In 38 double-spaced pages, including the summary of the background and legal standards and the signature page, the judge disposes of the government’s multiple defenses to the highly unusual remedy of a preliminary injunction….

Can a court dispose of a half-dozen fairly complicated questions in an opinion you can write in an idle afternoon, over a six-pack of Coors? In this case, any of my AdLaw students could…. These defenses … were either cranked up by a moron or else, in bad faith. Judge Reed’s opinion rests not on some abstruse theory but on rote citations, directly on point….

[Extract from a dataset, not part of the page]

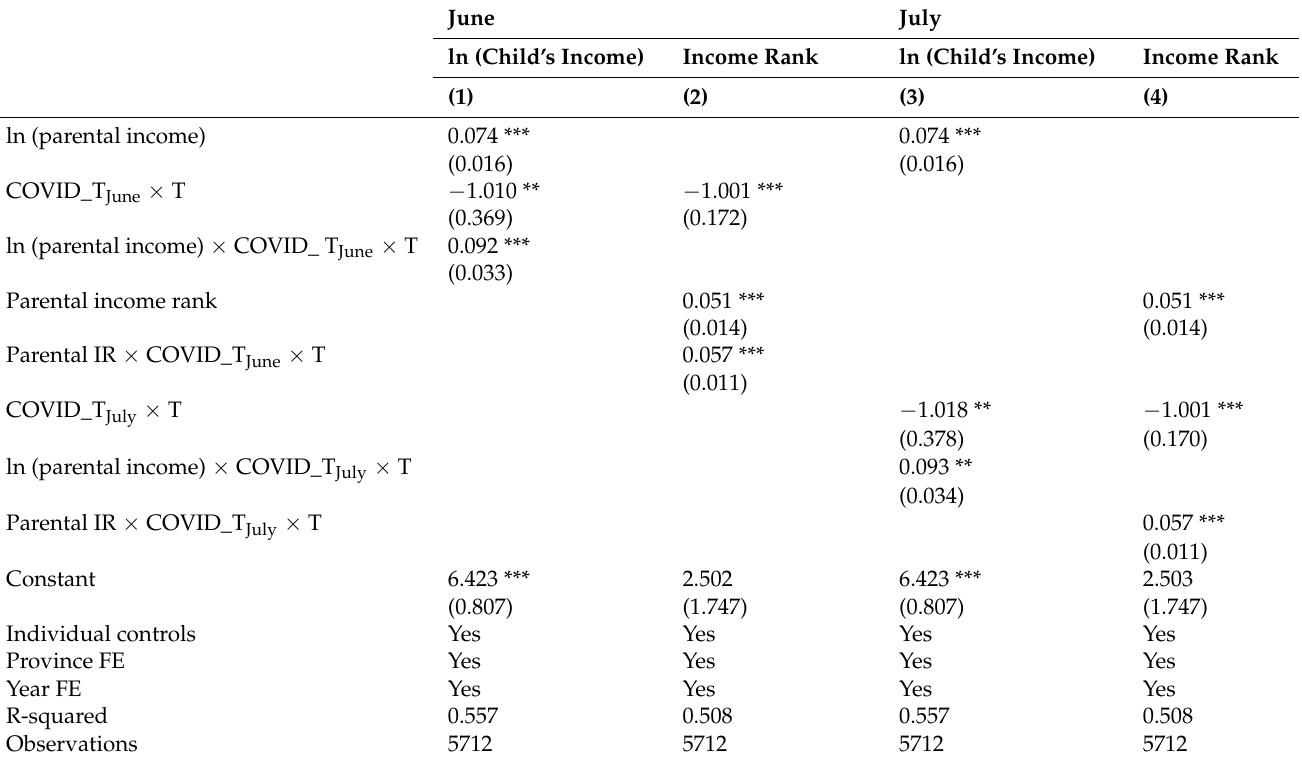
Table A3. Robustness: using COVID-19 intensity index calculated form June and July pandemic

In response to the ruling, the DOJ said it was “disappointed.” It was not: it knew it was coming. They’re not idiots; they’re strategists. The strategy is to do the thing you want to do even if it’s obviously illegal; to hammer the nearest target (North Carolina), in a legal setting where the defenses are attenuated and the defendants look obstinate or worse; and to bet that the media drumbeat will carry you through.

The amazing thing about Judge Reed’s ruling is not the result but its anodyne tone: how does a district court confronted with this stuff keep its cool? That question in turn begets others: how can DOJ’s lawyers look themselves in the mirror, and how can a rule-of-law country live with lawyers who can?